* **Aim of the exercise**
Please restate the lines shown below exactly, every one of them.

* **Recorded information**

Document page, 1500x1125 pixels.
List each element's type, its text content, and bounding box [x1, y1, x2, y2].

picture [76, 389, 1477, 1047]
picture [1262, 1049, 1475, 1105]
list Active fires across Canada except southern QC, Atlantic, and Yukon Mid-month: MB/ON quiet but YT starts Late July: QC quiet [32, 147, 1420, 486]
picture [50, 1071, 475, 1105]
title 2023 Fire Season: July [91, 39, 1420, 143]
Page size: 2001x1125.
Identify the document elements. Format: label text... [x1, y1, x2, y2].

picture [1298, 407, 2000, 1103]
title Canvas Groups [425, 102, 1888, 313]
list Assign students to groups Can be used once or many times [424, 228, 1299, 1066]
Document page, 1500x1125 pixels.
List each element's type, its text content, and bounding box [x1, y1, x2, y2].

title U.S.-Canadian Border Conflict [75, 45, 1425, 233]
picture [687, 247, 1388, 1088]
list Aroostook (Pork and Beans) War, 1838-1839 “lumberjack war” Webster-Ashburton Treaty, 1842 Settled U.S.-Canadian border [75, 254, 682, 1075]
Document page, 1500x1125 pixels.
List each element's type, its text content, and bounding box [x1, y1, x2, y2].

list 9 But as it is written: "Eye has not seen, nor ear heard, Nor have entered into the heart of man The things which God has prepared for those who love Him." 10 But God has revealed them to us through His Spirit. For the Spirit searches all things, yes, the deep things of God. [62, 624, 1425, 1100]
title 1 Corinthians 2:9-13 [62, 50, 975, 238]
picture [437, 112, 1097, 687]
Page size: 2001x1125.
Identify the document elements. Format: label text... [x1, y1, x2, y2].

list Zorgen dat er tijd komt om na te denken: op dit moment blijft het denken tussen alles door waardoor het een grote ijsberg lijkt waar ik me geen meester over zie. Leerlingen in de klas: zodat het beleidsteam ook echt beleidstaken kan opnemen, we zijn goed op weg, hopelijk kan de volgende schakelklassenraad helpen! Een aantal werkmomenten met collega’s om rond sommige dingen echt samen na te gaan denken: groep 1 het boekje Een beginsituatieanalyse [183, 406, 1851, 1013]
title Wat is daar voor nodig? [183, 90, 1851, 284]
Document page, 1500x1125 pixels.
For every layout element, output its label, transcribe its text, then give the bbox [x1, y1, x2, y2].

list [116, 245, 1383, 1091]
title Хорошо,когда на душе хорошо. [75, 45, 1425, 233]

* **Result of the exercise**
Document page, 1500x1125 pixels.
List each element's type, its text content, and bounding box [x1, y1, x2, y2].

picture [76, 389, 1477, 1047]
picture [1262, 1049, 1475, 1105]
list Active fires across Canada except southern QC, Atlantic, and Yukon Mid-month: MB/ON quiet but YT starts Late July: QC quiet [32, 147, 1420, 486]
picture [50, 1071, 475, 1105]
title 2023 Fire Season: July [91, 39, 1420, 143]
Page size: 2001x1125.
Identify the document elements. Format: label text... [x1, y1, x2, y2].

picture [1298, 407, 2000, 1103]
title Canvas Groups [425, 102, 1888, 313]
list Assign students to groups Can be used once or many times [424, 228, 1299, 1066]
Document page, 1500x1125 pixels.
List each element's type, its text content, and bounding box [x1, y1, x2, y2].

title U.S.-Canadian Border Conflict [75, 45, 1425, 233]
picture [687, 247, 1388, 1088]
list Aroostook (Pork and Beans) War, 1838-1839 “lumberjack war” Webster-Ashburton Treaty, 1842 Settled U.S.-Canadian border [75, 254, 682, 1075]
Document page, 1500x1125 pixels.
List each element's type, its text content, and bounding box [x1, y1, x2, y2].

list 9 But as it is written: "Eye has not seen, nor ear heard, Nor have entered into the heart of man The things which God has prepared for those who love Him." 10 But God has revealed them to us through His Spirit. For the Spirit searches all things, yes, the deep things of God. [62, 624, 1425, 1100]
title 1 Corinthians 2:9-13 [62, 50, 975, 238]
picture [437, 112, 1097, 687]
Page size: 2001x1125.
Identify the document elements. Format: label text... [x1, y1, x2, y2].

list Zorgen dat er tijd komt om na te denken: op dit moment blijft het denken tussen alles door waardoor het een grote ijsberg lijkt waar ik me geen meester over zie. Leerlingen in de klas: zodat het beleidsteam ook echt beleidstaken kan opnemen, we zijn goed op weg, hopelijk kan de volgende schakelklassenraad helpen! Een aantal werkmomenten met collega’s om rond sommige dingen echt samen na te gaan denken: groep 1 het boekje Een beginsituatieanalyse [183, 406, 1851, 1013]
title Wat is daar voor nodig? [183, 90, 1851, 284]
Document page, 1500x1125 pixels.
For every layout element, output its label, transcribe its text, then give the bbox [x1, y1, x2, y2].

list [116, 245, 1383, 1091]
title Хорошо,когда на душе хорошо. [75, 45, 1425, 233]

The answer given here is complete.